To me, this all looks quite feasible. Investments in human space exploration technologies and operations by NASA and by the commercial space industry are converging at a time and in a way to make such a mission achievable. Much work will need to be done and the challenges will be many, but that is what makes this proposed mission exciting and worthwhile.

However, the crew will literally be boldly going where no man, or woman, has gone before — and therein lie the most significant challenges. This is not a mission to low Earth orbit. The vehicle technology available for the Inspiration Mars flight poses significant gaps in addressing the health, safety and productivity of a human crew traveling outside the Earth’s protective magnetic fields for an extended period of time. Flying both closer to and farther from the sun than ever before, the vehicle and crew will be exposed to significant radiation levels. The speed of the vehicle’s re-entry upon return to Earth will be unprecedented. These are only two of the critical issues that must be successfully resolved in the next couple of years to make the January 2018 launch window. Yet there are already positive signs of the progress being made to address these challenges.

Inspiration Mars has signed a reimbursable Space Act Agreement with NASA Ames Research Center to study and design the re-entry profile and the vehicle thermal protection system. NASA is embracing its can-do heritage in a new way — in the role of a facilitator. This is very good news. I expect there will be more Space Act Agreements to come for other NASA spaceflight centers to support development efforts in areas such as life support and crew health management. NASA’s expertise will be critical to the safety and success of the mission.

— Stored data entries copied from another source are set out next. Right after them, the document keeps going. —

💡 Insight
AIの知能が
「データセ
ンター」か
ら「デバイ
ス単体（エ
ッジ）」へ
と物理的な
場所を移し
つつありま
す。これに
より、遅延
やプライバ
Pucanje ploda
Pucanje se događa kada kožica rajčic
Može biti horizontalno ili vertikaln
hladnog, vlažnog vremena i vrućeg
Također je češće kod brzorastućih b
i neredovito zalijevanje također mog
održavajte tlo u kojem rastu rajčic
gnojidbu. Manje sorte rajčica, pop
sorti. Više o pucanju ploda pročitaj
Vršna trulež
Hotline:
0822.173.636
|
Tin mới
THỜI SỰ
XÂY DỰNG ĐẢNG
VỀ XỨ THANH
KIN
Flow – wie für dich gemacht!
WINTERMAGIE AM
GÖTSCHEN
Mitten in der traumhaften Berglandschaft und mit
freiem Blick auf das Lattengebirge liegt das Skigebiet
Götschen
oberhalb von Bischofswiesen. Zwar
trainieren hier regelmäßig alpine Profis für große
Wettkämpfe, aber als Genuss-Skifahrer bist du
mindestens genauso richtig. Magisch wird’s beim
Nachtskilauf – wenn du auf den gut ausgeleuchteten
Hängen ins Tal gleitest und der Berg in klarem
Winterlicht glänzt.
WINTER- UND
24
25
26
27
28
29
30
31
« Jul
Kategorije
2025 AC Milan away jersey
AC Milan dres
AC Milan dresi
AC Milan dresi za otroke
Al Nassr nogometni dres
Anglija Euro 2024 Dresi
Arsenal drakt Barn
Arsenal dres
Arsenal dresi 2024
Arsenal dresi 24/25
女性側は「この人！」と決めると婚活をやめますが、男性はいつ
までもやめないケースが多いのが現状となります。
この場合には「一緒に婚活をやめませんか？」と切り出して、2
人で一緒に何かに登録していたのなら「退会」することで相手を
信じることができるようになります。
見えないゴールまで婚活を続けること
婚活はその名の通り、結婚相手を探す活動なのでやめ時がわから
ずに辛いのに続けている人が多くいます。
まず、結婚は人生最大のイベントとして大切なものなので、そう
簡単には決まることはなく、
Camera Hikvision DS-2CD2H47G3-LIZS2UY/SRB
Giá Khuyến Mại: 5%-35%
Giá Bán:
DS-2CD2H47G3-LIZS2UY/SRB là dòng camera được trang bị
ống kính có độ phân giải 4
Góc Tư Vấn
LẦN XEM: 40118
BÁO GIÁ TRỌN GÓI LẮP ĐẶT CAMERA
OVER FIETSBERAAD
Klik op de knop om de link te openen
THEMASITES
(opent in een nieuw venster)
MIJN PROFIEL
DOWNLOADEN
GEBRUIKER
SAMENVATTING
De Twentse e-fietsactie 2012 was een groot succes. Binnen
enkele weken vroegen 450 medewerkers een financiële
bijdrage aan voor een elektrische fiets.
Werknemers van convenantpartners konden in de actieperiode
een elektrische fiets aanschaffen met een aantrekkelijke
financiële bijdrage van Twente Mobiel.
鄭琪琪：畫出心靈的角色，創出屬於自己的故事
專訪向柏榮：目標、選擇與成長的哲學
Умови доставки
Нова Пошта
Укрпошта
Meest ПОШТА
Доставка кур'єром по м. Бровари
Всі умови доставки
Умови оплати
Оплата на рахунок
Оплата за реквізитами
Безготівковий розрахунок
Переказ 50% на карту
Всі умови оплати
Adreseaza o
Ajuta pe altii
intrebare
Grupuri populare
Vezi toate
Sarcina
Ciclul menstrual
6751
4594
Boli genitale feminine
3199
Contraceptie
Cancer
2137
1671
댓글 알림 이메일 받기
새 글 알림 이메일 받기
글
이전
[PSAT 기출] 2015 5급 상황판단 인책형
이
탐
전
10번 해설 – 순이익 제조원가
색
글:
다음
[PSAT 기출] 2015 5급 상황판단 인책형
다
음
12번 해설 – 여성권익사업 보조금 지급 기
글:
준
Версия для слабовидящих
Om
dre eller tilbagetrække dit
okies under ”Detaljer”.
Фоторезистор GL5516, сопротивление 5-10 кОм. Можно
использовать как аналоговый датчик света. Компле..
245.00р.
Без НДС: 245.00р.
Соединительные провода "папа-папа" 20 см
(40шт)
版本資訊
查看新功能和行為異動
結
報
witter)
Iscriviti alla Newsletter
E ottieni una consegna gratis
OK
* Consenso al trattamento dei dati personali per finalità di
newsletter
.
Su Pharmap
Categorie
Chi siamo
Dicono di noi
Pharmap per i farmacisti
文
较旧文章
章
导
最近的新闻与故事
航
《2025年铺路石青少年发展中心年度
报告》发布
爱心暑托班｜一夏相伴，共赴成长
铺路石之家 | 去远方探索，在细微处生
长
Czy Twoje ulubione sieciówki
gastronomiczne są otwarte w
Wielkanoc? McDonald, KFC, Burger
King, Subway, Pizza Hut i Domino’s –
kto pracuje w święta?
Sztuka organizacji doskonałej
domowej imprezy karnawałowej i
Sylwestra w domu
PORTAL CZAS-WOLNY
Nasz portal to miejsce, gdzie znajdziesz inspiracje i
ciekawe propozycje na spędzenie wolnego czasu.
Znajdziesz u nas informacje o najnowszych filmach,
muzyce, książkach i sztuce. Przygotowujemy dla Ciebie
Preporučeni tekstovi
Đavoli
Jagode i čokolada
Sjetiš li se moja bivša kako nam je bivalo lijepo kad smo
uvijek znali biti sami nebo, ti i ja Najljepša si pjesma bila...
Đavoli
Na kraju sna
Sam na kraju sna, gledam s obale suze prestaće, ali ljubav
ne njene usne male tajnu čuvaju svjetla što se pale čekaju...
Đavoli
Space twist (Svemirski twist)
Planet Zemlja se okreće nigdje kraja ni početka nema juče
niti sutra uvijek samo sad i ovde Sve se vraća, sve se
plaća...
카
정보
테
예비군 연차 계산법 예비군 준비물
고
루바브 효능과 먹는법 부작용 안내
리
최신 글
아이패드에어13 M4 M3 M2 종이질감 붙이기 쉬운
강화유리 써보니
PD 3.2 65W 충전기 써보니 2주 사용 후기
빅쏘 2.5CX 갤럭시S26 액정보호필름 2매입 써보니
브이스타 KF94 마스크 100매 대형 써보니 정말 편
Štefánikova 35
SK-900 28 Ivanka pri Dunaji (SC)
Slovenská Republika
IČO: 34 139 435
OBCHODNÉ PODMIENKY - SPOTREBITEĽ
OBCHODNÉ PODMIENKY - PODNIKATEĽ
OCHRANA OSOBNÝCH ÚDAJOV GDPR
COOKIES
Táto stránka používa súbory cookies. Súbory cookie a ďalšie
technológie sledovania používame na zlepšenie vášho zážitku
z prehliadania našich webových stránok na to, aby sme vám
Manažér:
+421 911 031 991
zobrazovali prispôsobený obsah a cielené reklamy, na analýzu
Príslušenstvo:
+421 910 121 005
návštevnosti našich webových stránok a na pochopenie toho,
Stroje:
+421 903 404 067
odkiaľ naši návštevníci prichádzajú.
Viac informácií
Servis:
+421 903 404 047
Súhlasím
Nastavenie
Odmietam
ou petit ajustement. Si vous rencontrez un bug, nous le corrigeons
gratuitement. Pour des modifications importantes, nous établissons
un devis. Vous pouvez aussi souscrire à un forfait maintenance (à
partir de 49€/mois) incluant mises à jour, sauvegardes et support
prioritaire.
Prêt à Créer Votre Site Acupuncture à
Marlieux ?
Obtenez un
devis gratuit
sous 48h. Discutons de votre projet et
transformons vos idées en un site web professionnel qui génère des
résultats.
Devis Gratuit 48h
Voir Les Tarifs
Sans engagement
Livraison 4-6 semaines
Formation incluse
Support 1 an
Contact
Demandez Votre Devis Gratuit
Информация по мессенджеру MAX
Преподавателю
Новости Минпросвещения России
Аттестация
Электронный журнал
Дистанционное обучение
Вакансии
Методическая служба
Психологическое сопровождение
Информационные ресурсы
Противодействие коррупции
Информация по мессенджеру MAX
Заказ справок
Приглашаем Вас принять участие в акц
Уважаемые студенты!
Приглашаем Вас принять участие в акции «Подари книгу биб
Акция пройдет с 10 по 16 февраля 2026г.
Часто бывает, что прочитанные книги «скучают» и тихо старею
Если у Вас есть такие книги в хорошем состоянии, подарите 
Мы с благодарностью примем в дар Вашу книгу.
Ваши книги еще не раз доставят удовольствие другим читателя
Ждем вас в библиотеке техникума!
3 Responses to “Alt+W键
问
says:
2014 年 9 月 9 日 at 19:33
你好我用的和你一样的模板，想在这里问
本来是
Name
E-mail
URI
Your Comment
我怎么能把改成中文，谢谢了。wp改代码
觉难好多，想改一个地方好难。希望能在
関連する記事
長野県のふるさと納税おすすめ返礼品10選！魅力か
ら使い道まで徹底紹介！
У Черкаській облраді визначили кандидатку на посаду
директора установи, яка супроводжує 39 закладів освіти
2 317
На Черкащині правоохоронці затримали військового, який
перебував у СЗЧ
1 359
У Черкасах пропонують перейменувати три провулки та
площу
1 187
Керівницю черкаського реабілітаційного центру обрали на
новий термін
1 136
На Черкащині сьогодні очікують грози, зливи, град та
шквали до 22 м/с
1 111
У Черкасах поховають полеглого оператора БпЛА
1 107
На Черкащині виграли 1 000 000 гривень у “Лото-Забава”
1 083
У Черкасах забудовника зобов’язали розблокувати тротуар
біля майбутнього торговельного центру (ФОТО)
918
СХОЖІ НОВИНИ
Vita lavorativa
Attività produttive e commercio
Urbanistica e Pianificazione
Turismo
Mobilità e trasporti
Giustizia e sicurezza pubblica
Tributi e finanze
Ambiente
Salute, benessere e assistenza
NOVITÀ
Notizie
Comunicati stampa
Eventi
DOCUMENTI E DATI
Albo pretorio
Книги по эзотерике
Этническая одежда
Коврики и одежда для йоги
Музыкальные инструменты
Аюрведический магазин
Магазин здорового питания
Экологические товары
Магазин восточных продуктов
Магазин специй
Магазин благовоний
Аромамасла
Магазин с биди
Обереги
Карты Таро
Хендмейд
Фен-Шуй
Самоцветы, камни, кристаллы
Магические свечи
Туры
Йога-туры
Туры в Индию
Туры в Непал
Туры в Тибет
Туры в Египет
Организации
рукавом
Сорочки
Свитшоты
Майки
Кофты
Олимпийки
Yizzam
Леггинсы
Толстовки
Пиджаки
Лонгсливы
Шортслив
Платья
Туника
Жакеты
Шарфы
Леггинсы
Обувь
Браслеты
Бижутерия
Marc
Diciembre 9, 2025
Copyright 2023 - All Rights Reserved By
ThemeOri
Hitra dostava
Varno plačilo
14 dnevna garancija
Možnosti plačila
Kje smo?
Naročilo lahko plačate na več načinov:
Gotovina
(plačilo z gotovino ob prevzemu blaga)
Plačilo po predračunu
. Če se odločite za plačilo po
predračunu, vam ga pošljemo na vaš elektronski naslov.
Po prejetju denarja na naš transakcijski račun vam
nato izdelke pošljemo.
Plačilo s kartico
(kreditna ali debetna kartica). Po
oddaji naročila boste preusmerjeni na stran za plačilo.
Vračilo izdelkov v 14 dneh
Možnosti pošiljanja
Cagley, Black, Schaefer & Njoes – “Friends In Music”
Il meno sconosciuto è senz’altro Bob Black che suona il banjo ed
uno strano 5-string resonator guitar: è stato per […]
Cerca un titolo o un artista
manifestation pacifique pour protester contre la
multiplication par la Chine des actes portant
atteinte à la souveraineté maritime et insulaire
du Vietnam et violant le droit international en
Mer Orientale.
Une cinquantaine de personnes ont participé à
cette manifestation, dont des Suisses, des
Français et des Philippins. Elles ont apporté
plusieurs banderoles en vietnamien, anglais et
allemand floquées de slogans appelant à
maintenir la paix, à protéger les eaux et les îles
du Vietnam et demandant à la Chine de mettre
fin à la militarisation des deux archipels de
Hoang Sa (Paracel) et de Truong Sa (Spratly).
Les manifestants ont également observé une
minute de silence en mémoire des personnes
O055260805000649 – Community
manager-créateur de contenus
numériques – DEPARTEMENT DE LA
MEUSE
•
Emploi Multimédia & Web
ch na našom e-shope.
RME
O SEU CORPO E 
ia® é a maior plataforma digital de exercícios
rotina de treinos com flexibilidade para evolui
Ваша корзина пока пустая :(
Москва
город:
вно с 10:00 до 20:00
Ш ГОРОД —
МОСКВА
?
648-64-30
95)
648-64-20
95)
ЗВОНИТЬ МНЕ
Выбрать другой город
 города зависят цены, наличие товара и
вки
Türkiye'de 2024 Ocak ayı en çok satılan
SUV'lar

“This is going to be the Apollo 8 moment for our next generation,” said Jonathan Clark, associate professor of neurology and space medicine at Baylor College of Medicine, who is the chief medical officer for Inspiration Mars. This is a moving and meaningful statement coming from a friend of mine, a man who lost his wife, Laurel, in the Space Shuttle Columbia tragedy.

I think most of us who have accepted the risk of flying to and from space will agree that this is the kind of mission that America should take on. That’s what great nations do.

 

Jerry Ross was an astronaut who supported the U.S. space shuttle program from before the first launch through the last. He set and now shares the world record for number of space launches — seven — and he ranks third in the number of space walks — nine. His new book is “Spacewalker: My Journey in Space and Faith as NASA’s Record-Setting Frequent Flyer,” published by Purdue University Press.